Report: Distributors, DEA failed to abate US opioid crisis
Source: Associated Press
Report: Distributors, DEA failed to abate US opioid crisis
By JOHN RABY
December 20, 2018
CHARLESTON, W.Va. (AP) A congressional report on prescription pill dumping in West Virginia blames U.S. prescription drug distributors and the Drug Enforcement Administration for not doing enough to help mitigate the nations opioid addiction and overdose crisis.
The 324-page report released Wednesday by the House Energy and Commerce Committee followed an 18-month investigation and focused on the three largest U.S. wholesale drug companies, McKesson Corp., Cardinal Health and AmerisourceBergen, and regional distributors.
The report cited examples of massive pill shipments to West Virginia, which has a population of 1.8 million and has by far the nations highest death rate from prescription drugs. McKesson shipped an average of 9,650 hydrocodone pills per day in 2007 to a now-closed pharmacy in Kermit, which has a population of about 400. The shipments were 36 times above a monthly dosage shipment threshold the company had established that year.

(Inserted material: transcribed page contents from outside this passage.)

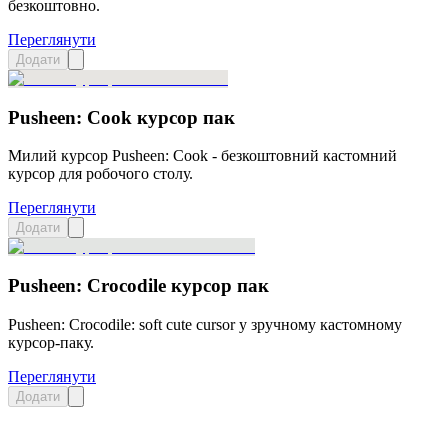
безкоштовно.
Переглянути
Додати
Pusheen: Cook курсор пак
Милий курсор Pusheen: Cook - безкоштовний кастомний
курсор для робочого столу.
Переглянути
Додати
Pusheen: Crocodile курсор пак
Pusheen: Crocodile: soft cute cursor у зручному кастомному
курсор-паку.
Переглянути
Додати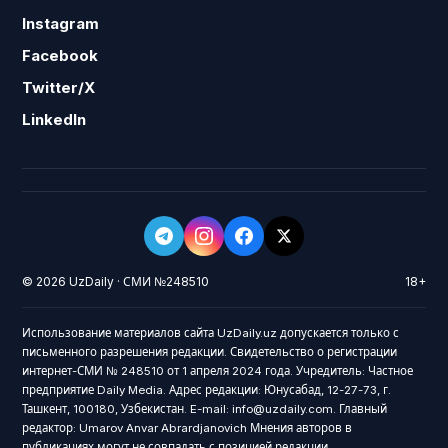
Instagram
Facebook
Twitter/X
LinkedIn
© 2026 UzDaily · СМИ №248510
18+
Использование материалов сайта UzDaily.uz допускается только с
письменного разрешения редакции. Свидетельство о регистрации
интернет-СМИ № 248510 от 1 апреля 2024 года. Учредитель: Частное
предприятие Daily Media. Адрес редакции: Юнусабад, 12-27-73, г.
Ташкент, 100180, Узбекистан. E-mail: info@uzdaily.com. Главный
редактор: Umarov Anvar Abrardjanovich Мнения авторов в
публикациях могут не совпадать с позицией редакции.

The Charleston Gazette-Mail previously cited federal records that showed drug wholesalers shipped 780 million hydrocodone and oxycodone pills to West Virginia from 2007 to 2012, a period when 1,728 people fatally overdosed on the painkillers. Gazette-Mail reporter Eric Eyre won a Pulitzer Prize last year for investigative reporting on the subject.
The committee report calls the shipments troubling and said it raises serious questions about compliance with the DEA-administered Controlled Substances Act. Until at least 2010, the DEA didnt proactively review usage data to combat the diversion of drugs for illicit purposes, the report said.